Solving Shifted Infinite Well: A&B Coefficients

[E92M3]

I can solve the infinite will with length a. But what happens when the coordination is shifted, namely:
V(x)=0,\frac{ -a}{4}<x<\frac{3a}{4}

I use the usual solution:
\psi=Asin(kx)+Bcos(kx)
Now when I apply the first boundary condition:
\psi(\frac{ -a}{4})=\psi(\frac{3a}{4})=0
I can't get rid of one of the terms (namely the B=0 like when the well was defined from 0 to a).
I know that A will be the same as if the well was defined from 0 to a and I can get k by applying the other boundary condition, but I can't do anything if I can't get rid of the cos term.

 

[Avodyne]

If psi(x) is a solution to the Schrodinger equation with potential V(x), then psi(x-b) is a solution to the Schrodinger equation with potential V(x-b).
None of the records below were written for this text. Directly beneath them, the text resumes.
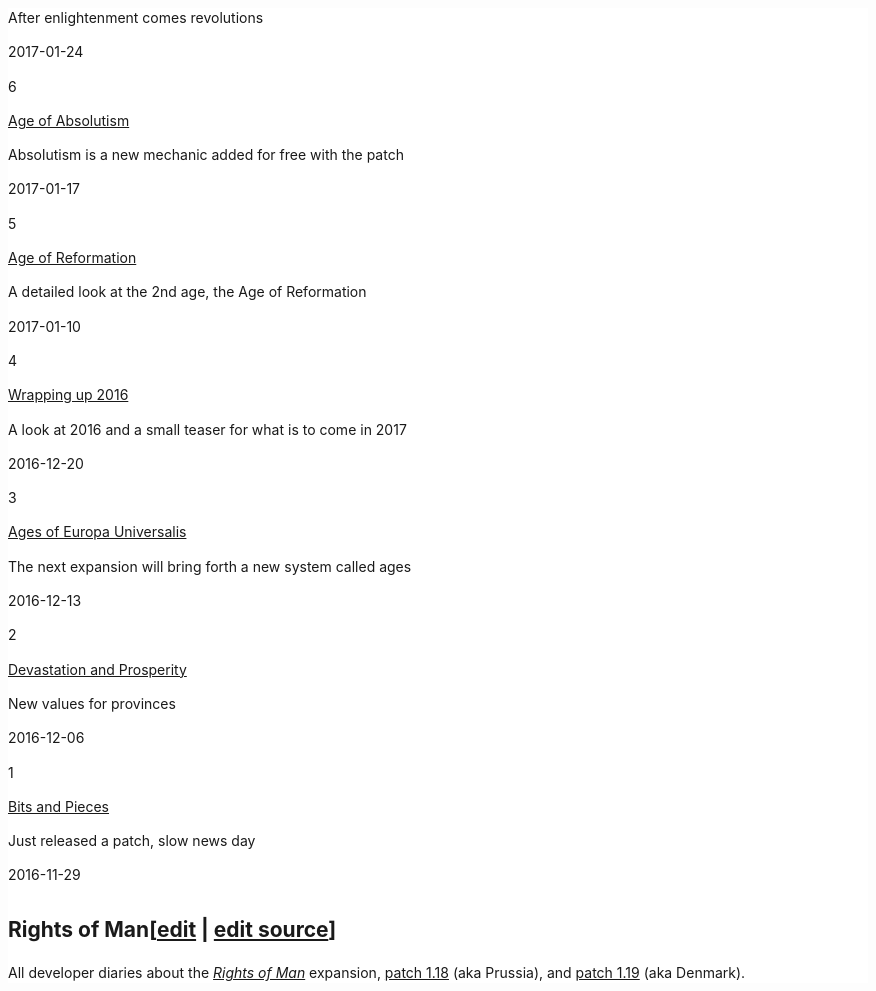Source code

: After enlightenment comes revolutions

2017-01-24

6

[Age of Absolutism](https://forum.paradoxplaza.com/forum/index.php?threads/994909 "forum:994909")

Absolutism is a new mechanic added for free with the patch

2017-01-17

5

[Age of Reformation](https://forum.paradoxplaza.com/forum/index.php?threads/993709 "forum:993709")

A detailed look at the 2nd age, the Age of Reformation

2017-01-10

4

[Wrapping up 2016](https://forum.paradoxplaza.com/forum/index.php?threads/990006 "forum:990006")

A look at 2016 and a small teaser for what is to come in 2017

2016-12-20

3

[Ages of Europa Universalis](https://forum.paradoxplaza.com/forum/index.php?threads/988299 "forum:988299")

The next expansion will bring forth a new system called ages

2016-12-13

2

[Devastation and Prosperity](https://forum.paradoxplaza.com/forum/index.php?threads/986850 "forum:986850")

New values for provinces

2016-12-06

1

[Bits and Pieces](https://forum.paradoxplaza.com/forum/index.php?threads/985408 "forum:985408")

Just released a patch, slow news day

2016-11-29

Rights of Man\[[edit](/index.php?title=Developer_diaries&veaction=edit&section=12 "Edit section: Rights of Man") | [edit source](/index.php?title=Developer_diaries&action=edit&section=12 "Edit section: Rights of Man")\]
---------------------------------------------------------------------------------------------------------------------------------------------------------------------------------------------------------------------------

All developer diaries about the _[Rights of Man](/Rights_of_Man "Rights of Man")_ expansion, [patch 1.18](/Patch_1.18 "Patch 1.18") (aka Prussia), and [patch 1.19](/Patch_1.19 "Patch 1.19") (aka Denmark).
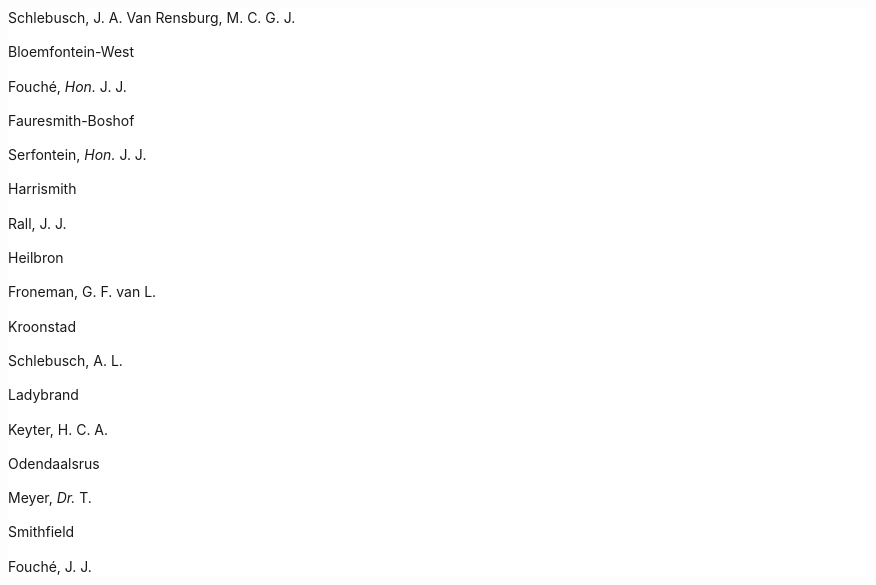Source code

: <td><p>Schlebusch, J. A. Van Rensburg, M. C. G. J.</p></td>

</tr>

<tr>

<td><p>Bloemfontein-West</p></td>

<td><p>Fouch&#x00E9;, <i>Hon.</i> J. J.</p></td>

</tr>

<tr>

<td><p>Fauresmith-Boshof</p></td>

<td><p>Serfontein, <i>Hon.</i> J. J.</p></td>

</tr>

<tr>

<td><p>Harrismith</p></td>

<td><p>Rall, J. J.</p></td>

</tr>

<tr>

<td><p>Heilbron</p></td>

<td><p>Froneman, G. F. van L.</p></td>

</tr>

<tr>

<td><p>Kroonstad</p></td>

<td><p>Schlebusch, A. L.</p></td>

</tr>

<tr>

<td><p>Ladybrand</p></td>

<td><p>Keyter, H. C. A.</p></td>

</tr>

<tr>

<td><p>Odendaalsrus</p></td>

<td><p>Meyer, <i>Dr.</i> T.</p></td>

</tr>

<tr>

<td><p>Smithfield</p></td>

<td><p>Fouch&#x00E9;, J. J.</p></td>
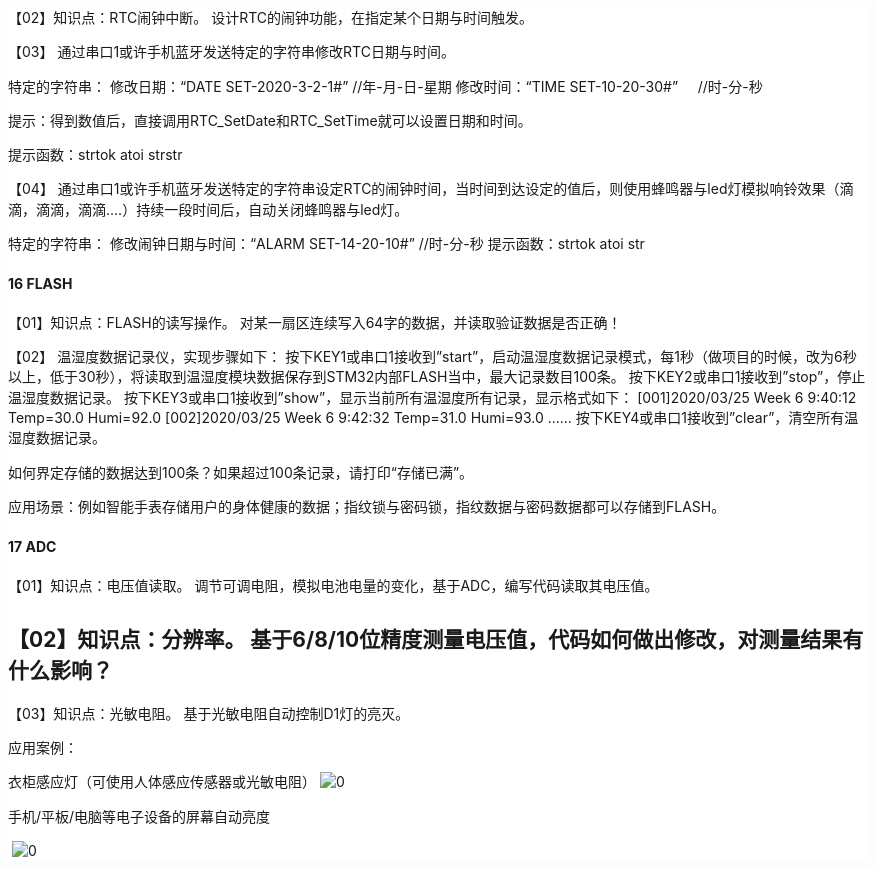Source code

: 【02】知识点：RTC闹钟中断。
设计RTC的闹钟功能，在指定某个日期与时间触发。

【03】
通过串口1或许手机蓝牙发送特定的字符串修改RTC日期与时间。

特定的字符串：
修改日期：“DATE SET-2020-3-2-1#”  	//年-月-日-星期
修改时间：“TIME SET-10-20-30#”     //时-分-秒

提示：得到数值后，直接调用RTC_SetDate和RTC_SetTime就可以设置日期和时间。

提示函数：strtok atoi strstr

【04】
通过串口1或许手机蓝牙发送特定的字符串设定RTC的闹钟时间，当时间到达设定的值后，则使用蜂鸣器与led灯模拟响铃效果（滴滴，滴滴，滴滴....）持续一段时间后，自动关闭蜂鸣器与led灯。

特定的字符串：
修改闹钟日期与时间：“ALARM SET-14-20-10#” //时-分-秒
提示函数：strtok atoi str
#### 16 FLASH
【01】知识点：FLASH的读写操作。
对某一扇区连续写入64字的数据，并读取验证数据是否正确！

【02】
温湿度数据记录仪，实现步骤如下：
按下KEY1或串口1接收到”start”，启动温湿度数据记录模式，每1秒（做项目的时候，改为6秒以上，低于30秒），将读取到温湿度模块数据保存到STM32内部FLASH当中，最大记录数目100条。 
按下KEY2或串口1接收到”stop”，停止温湿度数据记录。
按下KEY3或串口1接收到”show”，显示当前所有温湿度所有记录，显示格式如下：
[001]2020/03/25 Week 6 9:40:12 Temp=30.0 Humi=92.0
[002]2020/03/25 Week 6 9:42:32 Temp=31.0 Humi=93.0
......
按下KEY4或串口1接收到”clear”，清空所有温湿度数据记录。

如何界定存储的数据达到100条？如果超过100条记录，请打印“存储已满”。

应用场景：例如智能手表存储用户的身体健康的数据；指纹锁与密码锁，指纹数据与密码数据都可以存储到FLASH。
#### 17 ADC
【01】知识点：电压值读取。
调节可调电阻，模拟电池电量的变化，基于ADC，编写代码读取其电压值。

【02】知识点：分辨率。
基于6/8/10位精度测量电压值，代码如何做出修改，对测量结果有什么影响？
--------------------------------------------------------------------------------

【03】知识点：光敏电阻。
基于光敏电阻自动控制D1灯的亮灭。

应用案例：

衣柜感应灯（可使用人体感应传感器或光敏电阻）    ![0](https://note.youdao.com/yws/public/resource/e2eac0dd45493be783e77563084fc9c3/xmlnote/14752A3D108A43C3A374DD39AEEA86C5/347C564386AF4EE095EEB4C6E078323A/12482)


手机/平板/电脑等电子设备的屏幕自动亮度

​    ![0](https://note.youdao.com/yws/public/resource/e2eac0dd45493be783e77563084fc9c3/xmlnote/14752A3D108A43C3A374DD39AEEA86C5/297DE4A9DB1342349FFB99A4E1FF8D96/12479)
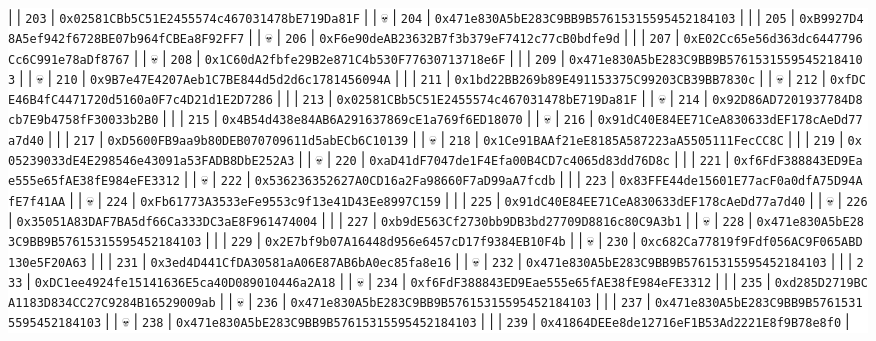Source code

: |  | `203` | `0x02581CBb5C51E2455574c467031478bE719Da81F` |
| 💀 | `204` | `0x471e830A5bE283C9BB9B57615315595452184103` |
|  | `205` | `0xB9927D48A5ef942f6728BE07b964fCBEa8F92FF7` |
| 💀 | `206` | `0xF6e90deAB23632B7f3b379eF7412c77cB0bdfe9d` |
|  | `207` | `0xE02Cc65e56d363dc6447796Cc6C991e78aDf8767` |
| 💀 | `208` | `0x1C60dA2fbfe29B2e871C4b530F77630713718e6F` |
|  | `209` | `0x471e830A5bE283C9BB9B57615315595452184103` |
| 💀 | `210` | `0x9B7e47E4207Aeb1C7BE844d5d2d6c1781456094A` |
|  | `211` | `0x1bd22BB269b89E491153375C99203CB39BB7830c` |
| 💀 | `212` | `0xfDCE46B4fC4471720d5160a0F7c4D21d1E2D7286` |
|  | `213` | `0x02581CBb5C51E2455574c467031478bE719Da81F` |
| 💀 | `214` | `0x92D86AD7201937784D8cb7E9b4758fF30033b2B0` |
|  | `215` | `0x4B54d438e84AB6A291637869cE1a769f6ED18070` |
| 💀 | `216` | `0x91dC40E84EE71CeA830633dEF178cAeDd77a7d40` |
|  | `217` | `0xD5600FB9aa9b80DEB070709611d5abECb6C10139` |
| 💀 | `218` | `0x1Ce91BAAf21eE8185A587223aA5505111FecCC8C` |
|  | `219` | `0x05239033dE4E298546e43091a53FADB8DbE252A3` |
| 💀 | `220` | `0xaD41dF7047de1F4Efa00B4CD7c4065d83dd76D8c` |
|  | `221` | `0xf6FdF388843ED9Eae555e65fAE38fE984eFE3312` |
| 💀 | `222` | `0x536236352627A0CD16a2Fa98660F7aD99aA7fcdb` |
|  | `223` | `0x83FFE44de15601E77acF0a0dfA75D94AfE7f41AA` |
| 💀 | `224` | `0xFb61773A3533eFe9553c9f13e41D43Ee8997C159` |
|  | `225` | `0x91dC40E84EE71CeA830633dEF178cAeDd77a7d40` |
| 💀 | `226` | `0x35051A83DAF7BA5df66Ca333DC3aE8F961474004` |
|  | `227` | `0xb9dE563Cf2730bb9DB3bd27709D8816c80C9A3b1` |
| 💀 | `228` | `0x471e830A5bE283C9BB9B57615315595452184103` |
|  | `229` | `0x2E7bf9b07A16448d956e6457cD17f9384EB10F4b` |
| 💀 | `230` | `0xc682Ca77819f9Fdf056AC9F065ABD130e5F20A63` |
|  | `231` | `0x3ed4D441CfDA30581aA06E87AB6bA0ec85fa8e16` |
| 💀 | `232` | `0x471e830A5bE283C9BB9B57615315595452184103` |
|  | `233` | `0xDC1ee4924fe15141636E5ca40D089010446a2A18` |
| 💀 | `234` | `0xf6FdF388843ED9Eae555e65fAE38fE984eFE3312` |
|  | `235` | `0xd285D2719BCA1183D834CC27C9284B16529009ab` |
| 💀 | `236` | `0x471e830A5bE283C9BB9B57615315595452184103` |
|  | `237` | `0x471e830A5bE283C9BB9B57615315595452184103` |
| 💀 | `238` | `0x471e830A5bE283C9BB9B57615315595452184103` |
|  | `239` | `0x41864DEEe8de12716eF1B53Ad2221E8f9B78e8f0` |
So all you need to do is shift the solution you have by the correct amount.

You can also do it your way. Use psi(-a/4)=0 to solve for B in terms of A. Plug this into psi(3a/4)=0; every term will have an A in it, so cancel out A, since you know it isn't zero. Now you have an equation whose only unknown is k. You should be able to show that the solutions are k = pi n/a, where n=1,2,3,...

 

[E92M3]

This is not working too well either.
Solving for B:
\psi(\frac{-a}{4})=Asin(k\frac{-a}{4})+Bcos(k\frac{-a}{4})=0
B=\frac{-Asin(k\frac{-a}{4})}{cos(k\frac{-a}{4})}=\frac{Asin(k\frac{a}{4})}{cos(k\frac{a}{4})}
Then:
\psi(\frac{3a}{4})=Asin(k\frac{3a}{4})+\frac{Asin(k\frac{a}{4})}{cos(k\frac{a}{4})}cos(k\frac{3a}{4})=0
\frac{sin(\frac{3ak}{4})}{cos(\frac{3ak}{4})}+\frac{sin(\frac{ak}{4})}{cos(\frac{ak}{4})}=0
\frac{sin(\frac{3ak}{4})cos(\frac{ak}{4})+cos(\frac{3ak}{4})sin(\frac{ak}{4})}{cos(\frac{3ak}{4})cos(\frac{ak}{4})}=0
sin(\frac{3ak}{4})cos(\frac{ak}{4})+cos(\frac{3ak}{4})sin(\frac{ak}{4})=0
sin(\frac{3ak}{4}+\frac{ak}{4})=sin(ak)=0
Then I indeed recover:
k=\frac{n\pi}{a}
Plugging it back in:
\psi(x)=Asin(\frac{n\pi}{a}x)+Bcos(\frac{n\pi}{a}x)
This is not what I expected and I am quite sure that it is wrong since if I plug in the limits, psi is non-zero at the end points.Further more, this should be just the same as the infinite well with length a shifted over. So shouldn't the solution be the same but with a phase constant added? Namely:
\psi=Asin(\frac{n\pi}{a}x)\rightarrow\psi=Asin(\frac{n\pi}{a}(x+\frac{a}{4}))
I think that this is the answer, but that's kind of cheating since it is reverse engineered from another infinite well. I can't figure out why I can't do it top down.